Die beschriebene verfahrenstechnische Anordnung ist gegenüber dem Lotverfahren deutlich kostengünstiger, da das Fügeverfahren und das Sinterverfahren des Strukturelementes in einem bzw. mindestens teilweise in einem Verfahrensschritt, also in situ stattfindet. Hierdurch wird der prozessuale Aufwand bei der Herstellung deutlich vereinfacht. Auf diese Weise hat es sich herausgestellt, dass eine Höhe des Strukturelementes 6 bzw. dessen Grünkörpers 14, die zwischen 15 mm und 35 mm, bevorzugt zwischen 20 mm und 30 mm liegt, bei derselben geforderten Spannungsfestigkeit von 450 kV lediglich vier Strukturelemente erfordert.
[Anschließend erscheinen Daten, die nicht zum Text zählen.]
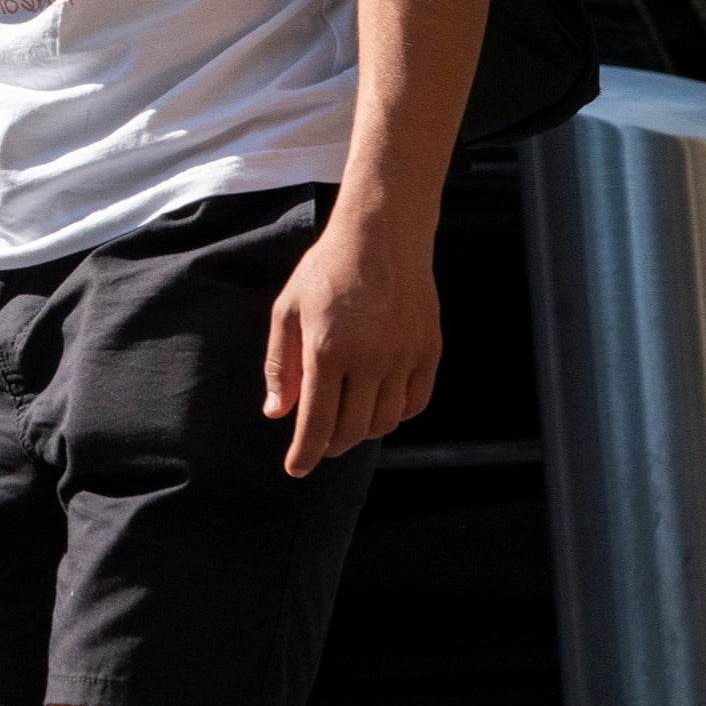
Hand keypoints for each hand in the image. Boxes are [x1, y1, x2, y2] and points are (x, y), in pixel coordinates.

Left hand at [264, 211, 439, 476]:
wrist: (381, 236)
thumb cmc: (326, 271)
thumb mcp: (288, 310)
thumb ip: (280, 364)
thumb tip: (276, 413)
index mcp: (328, 349)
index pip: (316, 422)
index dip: (305, 453)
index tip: (295, 469)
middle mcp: (369, 359)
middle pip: (351, 429)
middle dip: (329, 445)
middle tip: (318, 443)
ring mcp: (403, 357)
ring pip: (383, 422)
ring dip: (361, 431)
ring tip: (345, 421)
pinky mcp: (428, 351)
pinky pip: (413, 403)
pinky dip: (394, 414)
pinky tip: (377, 404)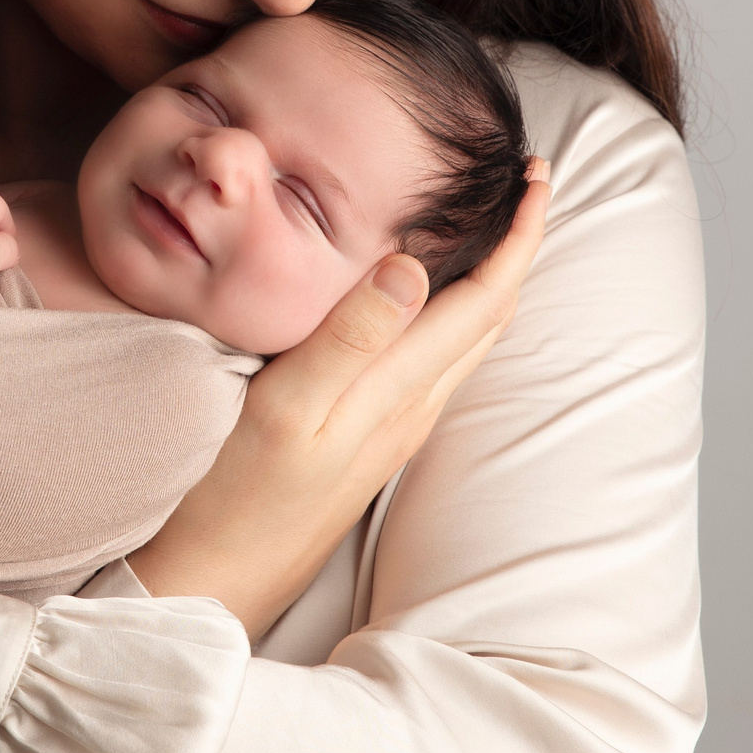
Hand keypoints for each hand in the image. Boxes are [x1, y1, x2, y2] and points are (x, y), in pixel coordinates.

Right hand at [127, 159, 551, 636]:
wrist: (215, 581)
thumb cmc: (234, 496)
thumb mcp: (285, 408)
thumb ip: (349, 338)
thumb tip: (414, 265)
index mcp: (399, 390)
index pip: (487, 298)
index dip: (522, 233)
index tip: (538, 172)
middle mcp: (410, 409)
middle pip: (490, 315)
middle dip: (517, 243)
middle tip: (525, 180)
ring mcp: (391, 428)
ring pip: (464, 339)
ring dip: (487, 275)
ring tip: (488, 222)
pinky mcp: (365, 439)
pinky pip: (430, 360)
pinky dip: (445, 308)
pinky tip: (416, 295)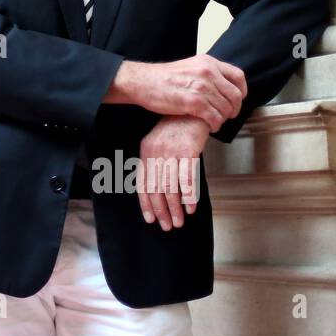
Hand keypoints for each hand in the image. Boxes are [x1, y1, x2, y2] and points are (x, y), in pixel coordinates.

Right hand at [105, 55, 247, 131]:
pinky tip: (209, 125)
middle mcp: (208, 73)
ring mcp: (201, 87)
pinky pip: (214, 117)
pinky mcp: (193, 102)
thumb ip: (207, 73)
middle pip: (235, 95)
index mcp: (208, 63)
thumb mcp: (189, 66)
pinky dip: (215, 125)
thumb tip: (222, 87)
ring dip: (222, 119)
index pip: (238, 76)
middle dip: (233, 109)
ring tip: (214, 121)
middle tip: (227, 115)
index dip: (241, 91)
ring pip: (225, 109)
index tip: (237, 100)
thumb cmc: (162, 78)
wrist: (142, 81)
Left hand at [136, 116, 209, 230]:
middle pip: (156, 188)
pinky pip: (187, 178)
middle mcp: (155, 153)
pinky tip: (191, 207)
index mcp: (146, 152)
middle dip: (162, 210)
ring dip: (175, 208)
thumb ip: (156, 163)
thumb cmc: (177, 128)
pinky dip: (189, 196)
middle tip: (168, 226)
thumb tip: (158, 189)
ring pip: (170, 187)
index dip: (146, 203)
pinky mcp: (188, 151)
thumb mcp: (159, 143)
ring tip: (179, 222)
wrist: (192, 109)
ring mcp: (171, 152)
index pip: (143, 183)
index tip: (150, 219)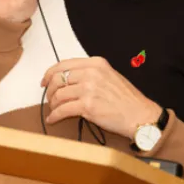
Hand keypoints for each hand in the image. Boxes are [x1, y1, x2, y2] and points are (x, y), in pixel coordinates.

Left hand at [41, 57, 161, 138]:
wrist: (139, 115)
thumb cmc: (126, 98)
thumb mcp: (110, 76)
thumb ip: (91, 73)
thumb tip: (68, 79)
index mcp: (96, 63)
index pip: (64, 64)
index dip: (50, 73)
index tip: (45, 81)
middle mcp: (91, 73)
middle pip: (58, 79)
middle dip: (50, 90)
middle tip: (50, 99)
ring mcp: (89, 89)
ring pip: (58, 95)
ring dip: (52, 104)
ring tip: (54, 110)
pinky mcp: (87, 106)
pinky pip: (63, 110)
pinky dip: (55, 116)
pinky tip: (53, 119)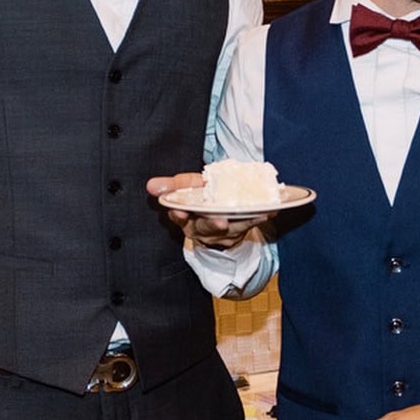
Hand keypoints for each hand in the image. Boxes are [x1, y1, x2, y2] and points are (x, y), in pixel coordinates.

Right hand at [146, 173, 273, 249]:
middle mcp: (202, 230)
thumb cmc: (201, 198)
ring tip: (256, 213)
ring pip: (231, 230)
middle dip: (213, 225)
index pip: (179, 218)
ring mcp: (221, 234)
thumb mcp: (187, 189)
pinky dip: (258, 218)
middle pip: (206, 228)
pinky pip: (248, 226)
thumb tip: (151, 185)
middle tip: (220, 221)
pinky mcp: (237, 233)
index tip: (180, 212)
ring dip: (244, 222)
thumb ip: (173, 185)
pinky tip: (269, 211)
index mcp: (186, 219)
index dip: (179, 216)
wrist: (218, 213)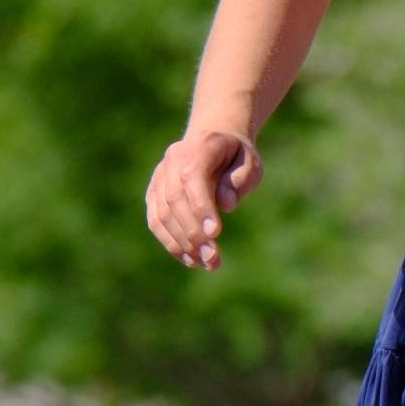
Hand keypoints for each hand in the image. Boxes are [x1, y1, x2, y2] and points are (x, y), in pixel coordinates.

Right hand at [146, 127, 262, 270]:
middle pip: (175, 200)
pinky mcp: (154, 194)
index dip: (200, 206)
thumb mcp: (249, 162)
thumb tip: (225, 204)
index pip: (191, 177)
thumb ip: (239, 180)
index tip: (215, 233)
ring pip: (162, 214)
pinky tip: (190, 260)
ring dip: (182, 243)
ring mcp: (160, 177)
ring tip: (206, 264)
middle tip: (213, 259)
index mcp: (197, 148)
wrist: (212, 141)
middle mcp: (172, 161)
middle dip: (193, 233)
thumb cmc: (236, 156)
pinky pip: (155, 221)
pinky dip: (171, 243)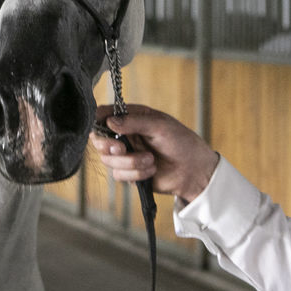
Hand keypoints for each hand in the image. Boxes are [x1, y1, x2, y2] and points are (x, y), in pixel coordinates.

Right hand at [88, 104, 218, 202]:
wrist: (194, 171)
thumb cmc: (181, 142)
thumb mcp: (160, 126)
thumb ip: (133, 122)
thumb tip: (109, 122)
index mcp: (132, 118)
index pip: (104, 115)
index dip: (97, 119)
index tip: (101, 126)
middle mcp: (125, 135)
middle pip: (99, 139)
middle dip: (107, 145)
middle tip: (122, 148)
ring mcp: (126, 154)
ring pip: (108, 159)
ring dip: (130, 162)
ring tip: (150, 160)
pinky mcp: (129, 172)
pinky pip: (118, 175)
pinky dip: (135, 173)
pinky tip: (151, 170)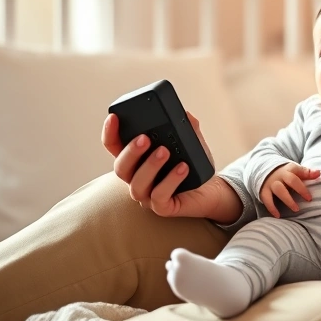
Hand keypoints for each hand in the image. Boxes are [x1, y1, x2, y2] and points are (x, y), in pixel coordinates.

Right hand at [102, 111, 241, 221]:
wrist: (211, 189)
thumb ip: (186, 127)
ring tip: (165, 151)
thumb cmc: (193, 165)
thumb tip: (184, 113)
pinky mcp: (162, 207)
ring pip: (137, 184)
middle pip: (120, 168)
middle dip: (130, 152)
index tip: (113, 118)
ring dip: (150, 166)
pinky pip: (159, 197)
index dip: (110, 133)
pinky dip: (170, 181)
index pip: (115, 147)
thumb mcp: (191, 142)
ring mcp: (147, 195)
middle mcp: (136, 178)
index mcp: (137, 160)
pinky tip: (182, 168)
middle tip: (144, 138)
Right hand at [259, 163, 320, 217]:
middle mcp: (280, 175)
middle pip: (290, 181)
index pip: (298, 174)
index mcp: (289, 169)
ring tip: (296, 209)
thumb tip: (319, 173)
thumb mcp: (296, 170)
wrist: (265, 171)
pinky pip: (267, 199)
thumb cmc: (286, 173)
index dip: (304, 187)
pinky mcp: (263, 190)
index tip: (310, 198)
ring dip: (287, 200)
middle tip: (308, 201)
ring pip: (279, 190)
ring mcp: (271, 183)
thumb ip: (307, 173)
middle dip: (299, 190)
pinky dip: (271, 207)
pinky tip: (277, 216)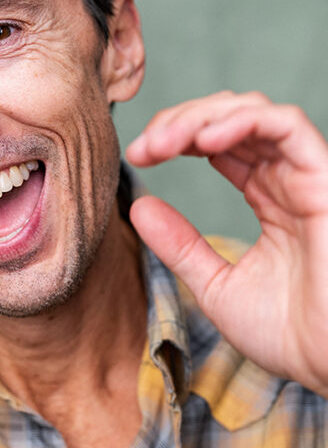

Diese wird durch drei Fügeverbindungen miteinander gefügt und weist dabei drei Äquipotentialschichten 10 auf. Auf diese Weise kann durch die Erhöhung der Anzahl der Äquipotentialschichten 10 um eine weitere Äquipotentialschicht die Gesamtlänge des Isolators auf 80 mm, also auf ca. ein Drittel des Isolators der aus dem Stand der Technik bekannt ist, verkürzt werden. Demgegenüber steht eine weitere Äquipotentialschicht, die jedoch durch das beschriebene Verfahren deutlich kostengünstiger hergestellt werden kann als das im Stand der Technik angewandte Lotverfahren.